* _WORK TASK_
Reproduce the following lines verbatim, from first to last, and leave out the pictures.

* _SOURCE INFORMATION_
◇ ◇ ◇
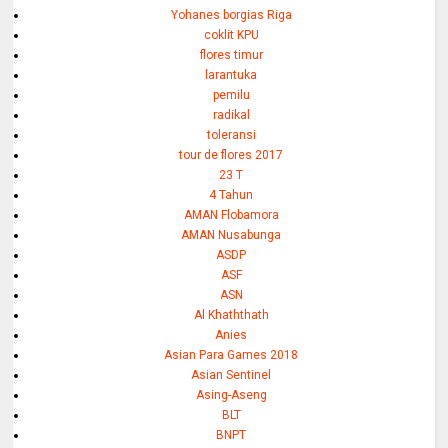
Yohanes borgias Riga
coklit KPU
flores timur
larantuka
pemilu
radikal
toleransi
tour de flores 2017
23 T
4 Tahun
AMAN Flobamora
AMAN Nusabunga
ASDP
ASF
ASN
Al Khaththath
Anies
Asian Para Games 2018
Asian Sentinel
Asing-Aseng
BLT
BNPT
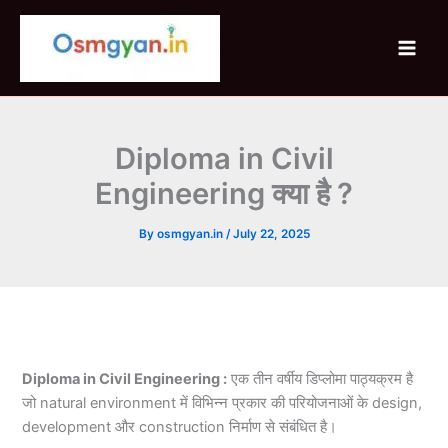
Skip
to
content
Diploma in Civil
Engineering क्या है ?
By
osmgyan.in
/
July 22, 2025
Diploma in Civil Engineering :
एक तीन वर्षीय डिप्लोमा पाठ्यक्रम है
जो natural environment में विभिन्न प्रकार की परियोजनाओं के design,
development और construction निर्माण से संबंधित है।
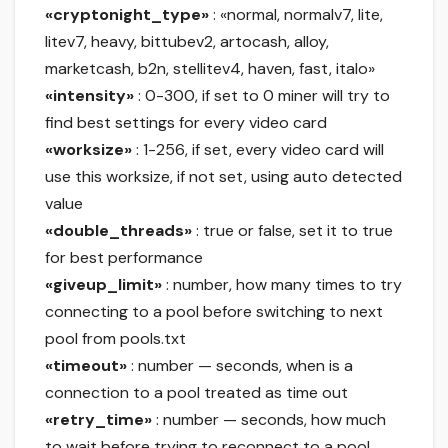
«cryptonight_type»
: «normal, normalv7, lite,
litev7, heavy, bittubev2, artocash, alloy,
marketcash, b2n, stellitev4, haven, fast, italo»
«intensity»
: 0-300, if set to 0 miner will try to
find best settings for every video card
«worksize»
: 1-256, if set, every video card will
use this worksize, if not set, using auto detected
value
«double_threads»
: true or false, set it to true
for best performance
«giveup_limit»
: number, how many times to try
connecting to a pool before switching to next
pool from pools.txt
«timeout»
: number — seconds, when is a
connection to a pool treated as time out
«retry_time»
: number — seconds, how much
to wait before trying to reconnect to a pool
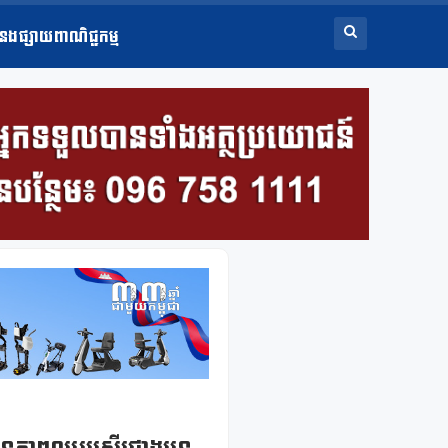
ំនងផ្សាយពាណិជ្ជកម្ម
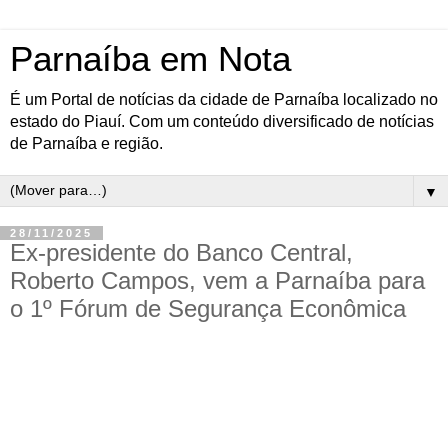
Parnaíba em Nota
É um Portal de notícias da cidade de Parnaíba localizado no
estado do Piauí. Com um conteúdo diversificado de notícias
de Parnaíba e região.
▼
28/11/2025
Ex-presidente do Banco Central,
Roberto Campos, vem a Parnaíba para
o 1º Fórum de Segurança Econômica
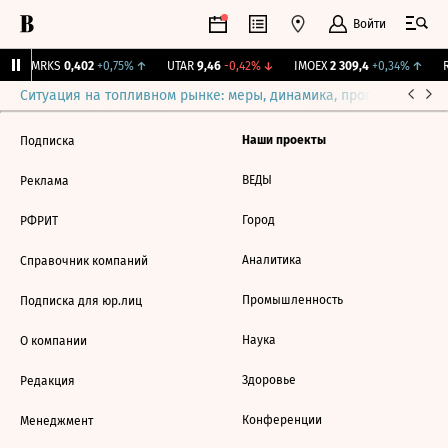
Войти
↑
MRKS
0,402
+0,75%
↑
UTAR
9,46
-0,42%
↓
IMOEX
2 309,4
+0,34%
↑
R
Ситуация на топливном рынке: меры, динамика, прогнозы
Выб
Наши проекты
Подписка
ВЕДЫ
Реклама
Город
РФРИТ
Аналитика
Справочник компаний
Промышленность
Подписка для юр.лиц
Наука
О компании
Здоровье
Редакция
Конференции
Менеджмент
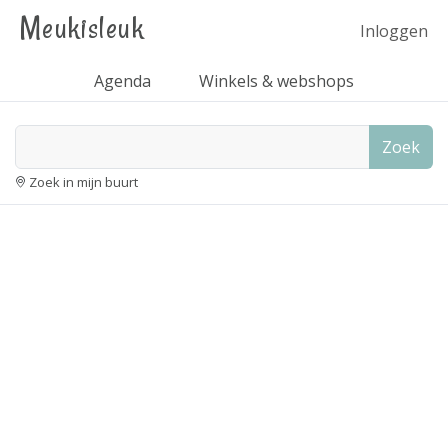
Meukisleuk
Inloggen
Agenda
Winkels & webshops
Zoek
Zoek in mijn buurt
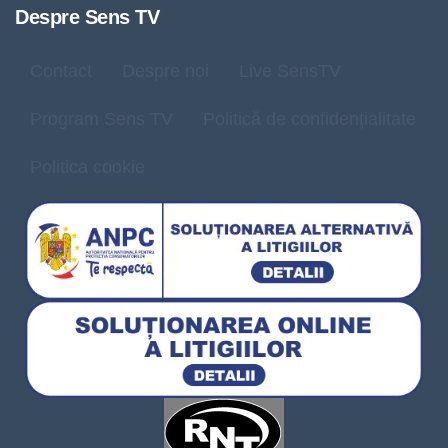
Despre Sens TV
Contact
Despre noi
Live SensTV
Program Sens TV
Politică de confidențialitate
Politica cookie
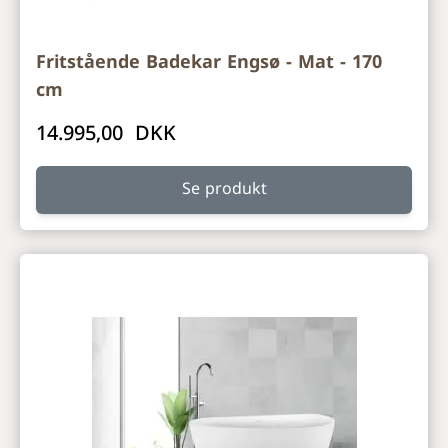
Fritstående Badekar Engsø - Mat - 170
cm
14.995,00 DKK
Se produkt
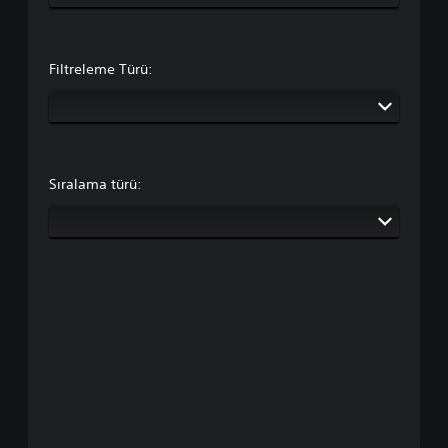
Filtreleme Türü:
Sıralama türü:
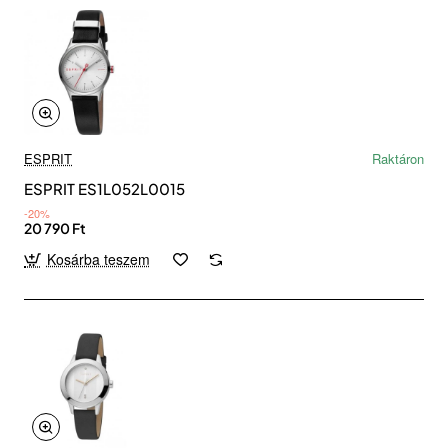
ESPRIT
Raktáron
ESPRIT ES1L052L0015
-20%
20 790 Ft
Kosárba teszem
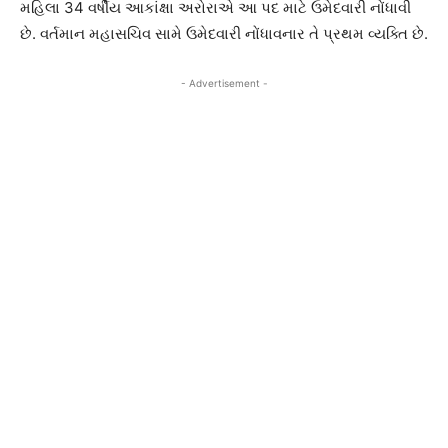
મહિલા 34 વર્ષીય આકાંક્ષા અરોરાએ આ પદ માટે ઉમેદવારી નોંધાવી
છે. વર્તમાન મહાસચિવ સામે ઉમેદવારી નોંધાવનાર તે પ્રથમ વ્યક્તિ છે.
- Advertisement -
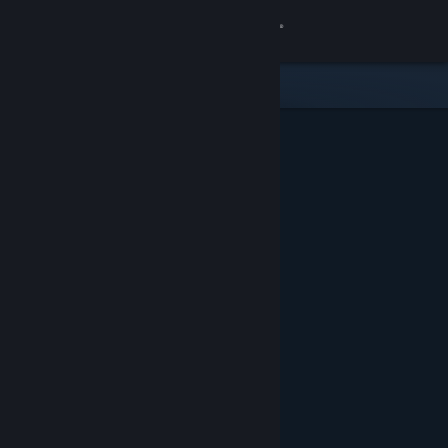
Zaloguj się
Sklep
Społeczność
Informacje
Wsparcie
Zmień język
Pobierz aplikację mobilną Steam
Wersja przeglądarkowa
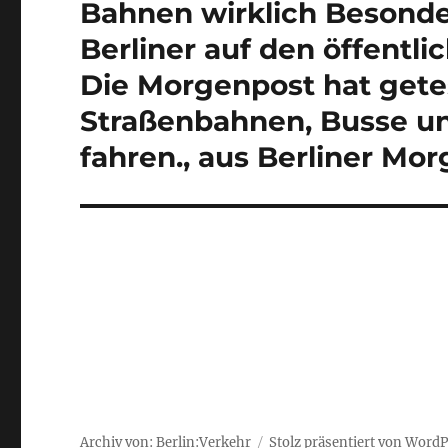
Beitrag:
Bahnen wirklich Besonder
Berliner auf den öffentl
Die Morgenpost hat gete
Straßenbahnen, Busse un
fahren., aus Berliner Mo
Archiv von: Berlin:Verkehr
Stolz präsentiert von Word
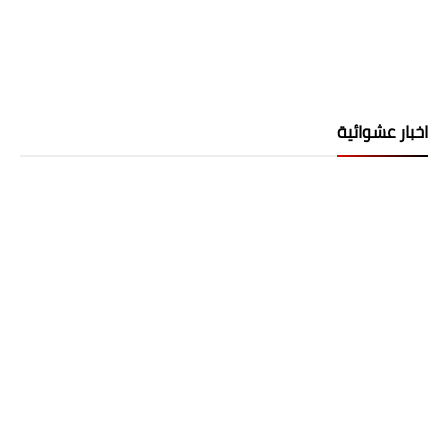
اخبار عشوائية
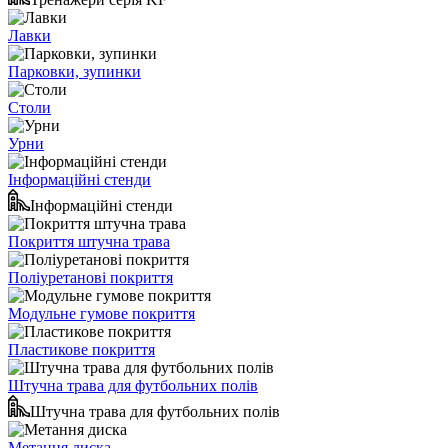
Лавки
Парковки, зупинки
Столи
Урни
Інформаційні стенди
Інформаційні стенди
Покриття штучна трава
Поліуретанові покриття
Модульне гумове покриття
Пластикове покриття
Штучна трава для футбольних полів
Штучна трава для футбольних полів
Метання диска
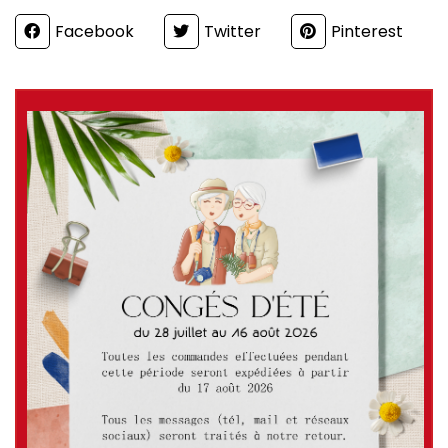
Partager
Facebook
Twitter
Pinterest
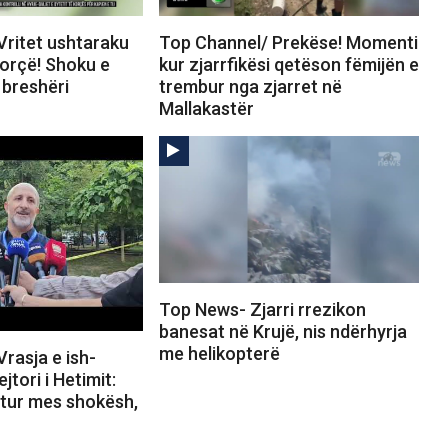
Vritet ushtaraku
Top Channel/ Prekëse! Momenti
Korçë! Shoku e
kur zjarrfikësi qetëson fëmijën e
breshëri
trembur nga zjarret në
Mallakastër
Top News- Zjarri rrezikon
banesat në Krujë, nis ndërhyrja
me helikopterë
rasja e ish-
ejtori i Hetimit:
rtur mes shokësh,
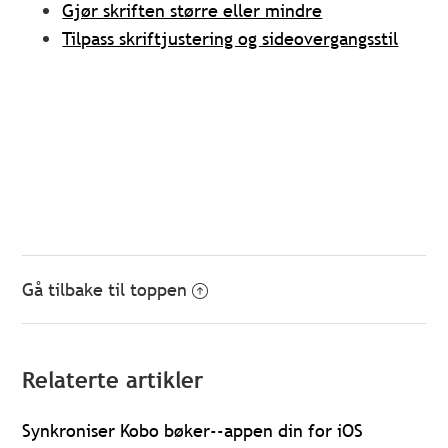
Gjør skriften større eller mindre
Tilpass skriftjustering og sideovergangsstil
Gå tilbake til toppen
Relaterte artikler
Synkroniser Kobo bøker--appen din for iOS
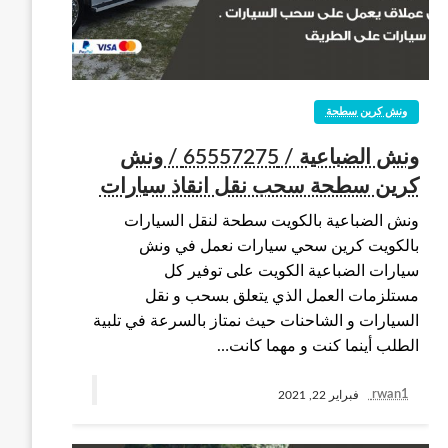
ونش كرين سطحة
ونش الضباعية / 65557275 / ونش
كرين سطحة سحب نقل انقاذ سيارات
ونش الضباعية بالكويت سطحة لنقل السيارات
بالكويت كرين سحي سيارات نعمل في ونش
سيارات الضباعية الكويت على توفير كل
مستلزمات العمل الذي يتعلق بسحب و نقل
السيارات و الشاحنات حيث نمتاز بالسرعة في تلبية
الطلب أينما كنت و مهما كانت…
rwan1
فبراير 22, 2021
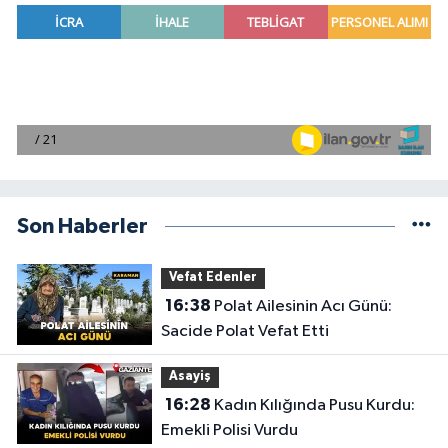
Son Haberler
Vefat Edenler
16:38
Polat Ailesinin Acı Günü:
Sacide Polat Vefat Etti
Asayiş
16:28
Kadın Kılığında Pusu Kurdu:
Emekli Polisi Vurdu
◇ ◇ ◇
* _EXERCISE SOLUTION_
Yohanes borgias Riga
coklit KPU
flores timur
larantuka
pemilu
radikal
toleransi
tour de flores 2017
23 T
4 Tahun
AMAN Flobamora
AMAN Nusabunga
ASDP
ASF
ASN
Al Khaththath
Anies
Asian Para Games 2018
Asian Sentinel
Asing-Aseng
BLT
BNPT
Skip
to
content
Diploma in Civil
Engineering क्या है ?
By
osmgyan.in
/
July 22, 2025
Diploma in Civil Engineering :
एक तीन वर्षीय डिप्लोमा पाठ्यक्रम है
जो natural environment में विभिन्न प्रकार की परियोजनाओं के design,
development और construction निर्माण से संबंधित है।
«cryptonight_type»
: «normal, normalv7, lite,
litev7, heavy, bittubev2, artocash, alloy,
marketcash, b2n, stellitev4, haven, fast, italo»
«intensity»
: 0-300, if set to 0 miner will try to
find best settings for every video card
«worksize»
: 1-256, if set, every video card will
use this worksize, if not set, using auto detected
value
«double_threads»
: true or false, set it to true
for best performance
«giveup_limit»
: number, how many times to try
connecting to a pool before switching to next
pool from pools.txt
«timeout»
: number — seconds, when is a
connection to a pool treated as time out
«retry_time»
: number — seconds, how much
to wait before trying to reconnect to a pool
ំនងផ្សាយពាណិជ្ជកម្ម
Parnaíba em Nota
É um Portal de notícias da cidade de Parnaíba localizado no
estado do Piauí. Com um conteúdo diversificado de notícias
de Parnaíba e região.
▼
28/11/2025
Ex-presidente do Banco Central,
Roberto Campos, vem a Parnaíba para
o 1º Fórum de Segurança Econômica
Войти
↑
MRKS
0,402
+0,75%
↑
UTAR
9,46
-0,42%
↓
IMOEX
2 309,4
+0,34%
↑
R
Ситуация на топливном рынке: меры, динамика, прогнозы
Выб
Наши проекты
Подписка
ВЕДЫ
Реклама
Город
РФРИТ
Аналитика
Справочник компаний
Промышленность
Подписка для юр.лиц
Наука
О компании
Здоровье
Редакция
Конференции
Менеджмент
Meukisleuk
Inloggen
Agenda
Winkels & webshops
Zoek
Zoek in mijn buurt
Despre Sens TV
Contact
Despre noi
Live SensTV
Program Sens TV
Politică de confidențialitate
Politica cookie
Fritstående Badekar Engsø - Mat - 170
cm
14.995,00 DKK
Se produkt
Filtreleme Türü:
Sıralama türü:
ESPRIT
Raktáron
ESPRIT ES1L052L0015
-20%
20 790 Ft
Kosárba teszem
મહિલા 34 વર્ષીય આકાંક્ષા અરોરાએ આ પદ માટે ઉમેદવારી નોંધાવી
છે. વર્તમાન મહાસચિવ સામે ઉમેદવારી નોંધાવનાર તે પ્રથમ વ્યક્તિ છે.
- Advertisement -
Zaloguj się
Sklep
Społeczność
Informacje
Wsparcie
Zmień język
Pobierz aplikację mobilną Steam
Wersja przeglądarkowa
Beitrag:
Bahnen wirklich Besonder
Berliner auf den öffentl
Die Morgenpost hat gete
Straßenbahnen, Busse un
fahren., aus Berliner Mo
Archiv von: Berlin:Verkehr
Stolz präsentiert von Word
اخبار عشوائية
Лавки
Парковки, зупинки
Столи
Урни
Інформаційні стенди
Інформаційні стенди
Покриття штучна трава
Поліуретанові покриття
Модульне гумове покриття
Пластикове покриття
Штучна трава для футбольних полів
Штучна трава для футбольних полів
Метання диска
Partager
Facebook
Twitter
Pinterest
Vritet ushtaraku
Top Channel/ Prekëse! Momenti
Korçë! Shoku e
kur zjarrfikësi qetëson fëmijën e
breshëri
trembur nga zjarret në
Mallakastër
Top News- Zjarri rrezikon
banesat në Krujë, nis ndërhyrja
me helikopterë
rasja e ish-
ejtori i Hetimit:
rtur mes shokësh,
Gjør skriften større eller mindre
Tilpass skriftjustering og sideovergangsstil
Gå tilbake til toppen
Relaterte artikler
Synkroniser Kobo bøker--appen din for iOS
ونش كرين سطحة
ونش الضباعية / 65557275 / ونش
كرين سطحة سحب نقل انقاذ سيارات
ونش الضباعية بالكويت سطحة لنقل السيارات
بالكويت كرين سحي سيارات نعمل في ونش
سيارات الضباعية الكويت على توفير كل
مستلزمات العمل الذي يتعلق بسحب و نقل
السيارات و الشاحنات حيث نمتاز بالسرعة في تلبية
الطلب أينما كنت و مهما كانت…
rwan1
فبراير 22, 2021
Son Haberler
Vefat Edenler
16:38
Polat Ailesinin Acı Günü:
Sacide Polat Vefat Etti
Asayiş
16:28
Kadın Kılığında Pusu Kurdu:
Emekli Polisi Vurdu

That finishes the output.